*Entries provided*:

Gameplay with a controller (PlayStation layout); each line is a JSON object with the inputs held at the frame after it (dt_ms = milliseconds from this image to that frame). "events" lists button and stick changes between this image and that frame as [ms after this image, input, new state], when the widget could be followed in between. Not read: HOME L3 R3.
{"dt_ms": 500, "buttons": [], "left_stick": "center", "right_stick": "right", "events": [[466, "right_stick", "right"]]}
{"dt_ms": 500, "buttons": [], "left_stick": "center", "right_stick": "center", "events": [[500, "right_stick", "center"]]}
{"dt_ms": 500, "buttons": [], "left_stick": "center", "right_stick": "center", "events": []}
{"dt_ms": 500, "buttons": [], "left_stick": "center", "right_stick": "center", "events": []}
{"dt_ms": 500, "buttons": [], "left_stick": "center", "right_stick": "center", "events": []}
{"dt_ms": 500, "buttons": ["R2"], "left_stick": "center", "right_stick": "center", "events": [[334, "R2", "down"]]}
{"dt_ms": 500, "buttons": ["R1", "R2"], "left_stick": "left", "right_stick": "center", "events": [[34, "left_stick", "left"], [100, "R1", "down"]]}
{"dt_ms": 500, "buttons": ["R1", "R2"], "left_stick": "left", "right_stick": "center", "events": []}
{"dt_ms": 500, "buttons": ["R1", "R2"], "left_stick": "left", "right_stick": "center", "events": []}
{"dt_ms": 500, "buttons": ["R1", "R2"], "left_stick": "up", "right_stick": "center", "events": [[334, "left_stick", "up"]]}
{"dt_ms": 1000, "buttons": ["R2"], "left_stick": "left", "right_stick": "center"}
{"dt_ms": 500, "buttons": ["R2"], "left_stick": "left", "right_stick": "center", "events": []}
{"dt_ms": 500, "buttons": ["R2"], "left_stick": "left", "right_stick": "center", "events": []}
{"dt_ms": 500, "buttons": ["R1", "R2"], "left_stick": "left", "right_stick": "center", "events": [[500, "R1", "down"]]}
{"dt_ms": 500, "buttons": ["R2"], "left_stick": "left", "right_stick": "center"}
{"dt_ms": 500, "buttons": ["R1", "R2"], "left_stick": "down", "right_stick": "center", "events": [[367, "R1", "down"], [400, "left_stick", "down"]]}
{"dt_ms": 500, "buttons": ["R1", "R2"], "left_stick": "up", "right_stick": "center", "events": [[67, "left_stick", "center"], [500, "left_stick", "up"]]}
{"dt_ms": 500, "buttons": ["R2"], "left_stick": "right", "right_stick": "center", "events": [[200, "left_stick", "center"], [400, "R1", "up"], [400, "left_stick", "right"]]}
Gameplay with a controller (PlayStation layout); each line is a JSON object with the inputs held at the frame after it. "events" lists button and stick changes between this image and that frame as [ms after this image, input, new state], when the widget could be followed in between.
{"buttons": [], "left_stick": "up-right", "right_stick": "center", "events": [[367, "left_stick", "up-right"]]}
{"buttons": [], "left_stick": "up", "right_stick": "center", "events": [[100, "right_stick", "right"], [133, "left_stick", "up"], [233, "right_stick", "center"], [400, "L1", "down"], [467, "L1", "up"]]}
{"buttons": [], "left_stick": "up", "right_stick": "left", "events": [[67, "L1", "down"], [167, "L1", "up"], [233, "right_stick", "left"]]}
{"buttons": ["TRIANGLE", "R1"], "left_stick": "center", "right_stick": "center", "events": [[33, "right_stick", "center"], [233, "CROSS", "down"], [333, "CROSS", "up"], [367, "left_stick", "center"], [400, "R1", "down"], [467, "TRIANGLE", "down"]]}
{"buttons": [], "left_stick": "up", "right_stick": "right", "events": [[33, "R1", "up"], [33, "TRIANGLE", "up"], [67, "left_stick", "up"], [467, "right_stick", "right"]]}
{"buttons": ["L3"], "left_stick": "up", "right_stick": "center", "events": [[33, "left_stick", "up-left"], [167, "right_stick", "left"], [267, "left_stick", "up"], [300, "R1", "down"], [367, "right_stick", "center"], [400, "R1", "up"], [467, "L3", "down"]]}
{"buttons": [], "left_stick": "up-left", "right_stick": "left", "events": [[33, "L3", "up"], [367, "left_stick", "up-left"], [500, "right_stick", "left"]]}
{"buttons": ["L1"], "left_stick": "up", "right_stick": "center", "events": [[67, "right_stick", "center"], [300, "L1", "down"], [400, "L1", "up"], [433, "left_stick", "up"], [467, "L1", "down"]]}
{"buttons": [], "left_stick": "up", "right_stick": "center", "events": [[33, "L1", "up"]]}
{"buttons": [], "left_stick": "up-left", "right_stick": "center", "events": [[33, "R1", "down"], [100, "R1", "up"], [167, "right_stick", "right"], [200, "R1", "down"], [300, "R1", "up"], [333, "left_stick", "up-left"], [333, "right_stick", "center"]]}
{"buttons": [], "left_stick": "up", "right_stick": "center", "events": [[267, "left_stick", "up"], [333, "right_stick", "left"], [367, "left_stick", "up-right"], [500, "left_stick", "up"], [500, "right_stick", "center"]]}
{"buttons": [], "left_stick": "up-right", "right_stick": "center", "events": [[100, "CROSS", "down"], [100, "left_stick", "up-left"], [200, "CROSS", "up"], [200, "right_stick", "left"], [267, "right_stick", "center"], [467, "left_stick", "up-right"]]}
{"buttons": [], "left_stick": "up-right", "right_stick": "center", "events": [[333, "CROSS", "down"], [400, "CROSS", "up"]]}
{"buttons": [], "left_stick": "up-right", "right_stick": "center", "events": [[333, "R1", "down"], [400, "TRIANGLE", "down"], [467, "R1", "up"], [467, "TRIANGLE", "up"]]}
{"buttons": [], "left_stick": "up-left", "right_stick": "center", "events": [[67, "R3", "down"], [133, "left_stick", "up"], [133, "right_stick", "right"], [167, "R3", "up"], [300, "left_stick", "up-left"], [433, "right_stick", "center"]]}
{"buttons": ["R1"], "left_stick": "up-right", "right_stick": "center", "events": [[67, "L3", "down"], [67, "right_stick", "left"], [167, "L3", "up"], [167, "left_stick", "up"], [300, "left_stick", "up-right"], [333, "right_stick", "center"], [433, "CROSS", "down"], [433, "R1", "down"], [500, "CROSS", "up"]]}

*Task prompt*: Identify the lines of the entries containing the string "CROSS". Copy each such line.

*Task result*:
{"buttons": ["TRIANGLE", "R1"], "left_stick": "center", "right_stick": "center", "events": [[33, "right_stick", "center"], [233, "CROSS", "down"], [333, "CROSS", "up"], [367, "left_stick", "center"], [400, "R1", "down"], [467, "TRIANGLE", "down"]]}
{"buttons": [], "left_stick": "up-right", "right_stick": "center", "events": [[100, "CROSS", "down"], [100, "left_stick", "up-left"], [200, "CROSS", "up"], [200, "right_stick", "left"], [267, "right_stick", "center"], [467, "left_stick", "up-right"]]}
{"buttons": [], "left_stick": "up-right", "right_stick": "center", "events": [[333, "CROSS", "down"], [400, "CROSS", "up"]]}
{"buttons": ["R1"], "left_stick": "up-right", "right_stick": "center", "events": [[67, "L3", "down"], [67, "right_stick", "left"], [167, "L3", "up"], [167, "left_stick", "up"], [300, "left_stick", "up-right"], [333, "right_stick", "center"], [433, "CROSS", "down"], [433, "R1", "down"], [500, "CROSS", "up"]]}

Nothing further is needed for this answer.